### DATA FOR THIS EXERCISE
--- START ---
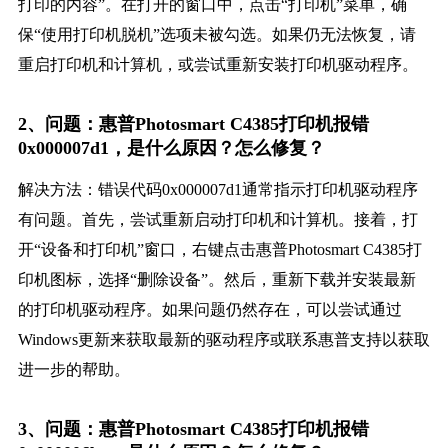
打印的内容”。在打开的窗口中，点击“打印机”菜单，确
保“使用打印机脱机”选项未被勾选。如果仍无法恢复，请
重启打印机和计算机，或尝试重新安装打印机驱动程序。
2、问题：惠普Photosmart C4385打印机报错
0x000007d1，是什么原因？怎么修复？
解决方法：错误代码0x000007d1通常指示打印机驱动程序
有问题。首先，尝试重新启动打印机和计算机。接着，打
开“设备和打印机”窗口，右键点击惠普Photosmart C4385打
印机图标，选择“删除设备”。然后，重新下载并安装最新
的打印机驱动程序。如果问题仍然存在，可以尝试通过
Windows更新来获取最新的驱动程序或联系惠普支持以获取
进一步的帮助。
3、问题：惠普Photosmart C4385打印机报错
--- END ---
### TASK ITEM
With the line containing "有问题。首先，尝试重新启动打印机和计算机。接着，打" as the first and the last line of the records as the final one, print exactly the lines in that span.

### PROBLEM SOLUTION
有问题。首先，尝试重新启动打印机和计算机。接着，打
开“设备和打印机”窗口，右键点击惠普Photosmart C4385打
印机图标，选择“删除设备”。然后，重新下载并安装最新
的打印机驱动程序。如果问题仍然存在，可以尝试通过
Windows更新来获取最新的驱动程序或联系惠普支持以获取
进一步的帮助。
3、问题：惠普Photosmart C4385打印机报错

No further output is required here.